Une suite de scènes inspirées de la vie de Van Gogh
Dans le film, ce dernier remplit le carnet de croquis et d’esquisses dessinés à la hâte avec des fusains taillés par ses soins. Schnabel, qui n’a pas voulu faire un biopic mais une suite de scènes inspirées de la vie de Van Gogh et de certaines de ces toiles, reprend ainsi la thèse d’un artiste sans-le-sou, confectionnant ses propres outils et empilant parfois les créations sur une même toile.
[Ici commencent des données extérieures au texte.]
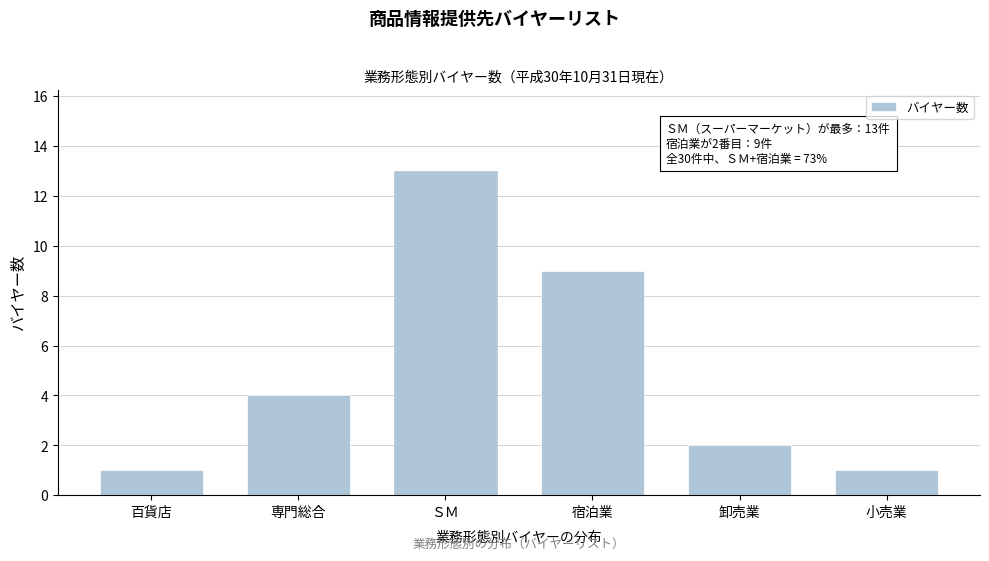

Reading left to right, transcribe all the data shown in this chart.

百貨店=1	専門総合=4	ＳＭ=13	宿泊業=9	卸売業=2	小売業=1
Et appuie l’idée selon laquelle Van Gogh, très prolifique, a peint aussi de mémoire et non pas uniquement sur l’instant.
Par ailleurs, Julian Schnabel n’adhère pas à la thèse du suicide de Van Gogh. L’histoire retient en effet que le dimanche 27 juillet 1890, dans un champ derrière le château où il peint, à Auvers-sur-Oise, il se tire un coup de revolver dans la poitrine avant de succomber deux jours plus tard. Le réalisateur présente une autre version, avancée en 2011 dans une biographie. Vincent van Gogh aurait en fait été victime d’une balle tirée accidentellement par deux adolescents qui jouaient près du champ avec une arme de mauvaise facture. Il n’aurait pas voulu les incriminer dans le but de les protéger.
Bref, chacun se fera son avis après avoir vu ce film qui se concentre sur la dernière partie de la vie de Van Gogh. Un film uniquement disponible sur la plateforme Netflix et où, outre Dafoe, Rupert Friend, Emmanuelle Seigner, Niels Arestrup et Mathieu Amalric figurent au générique.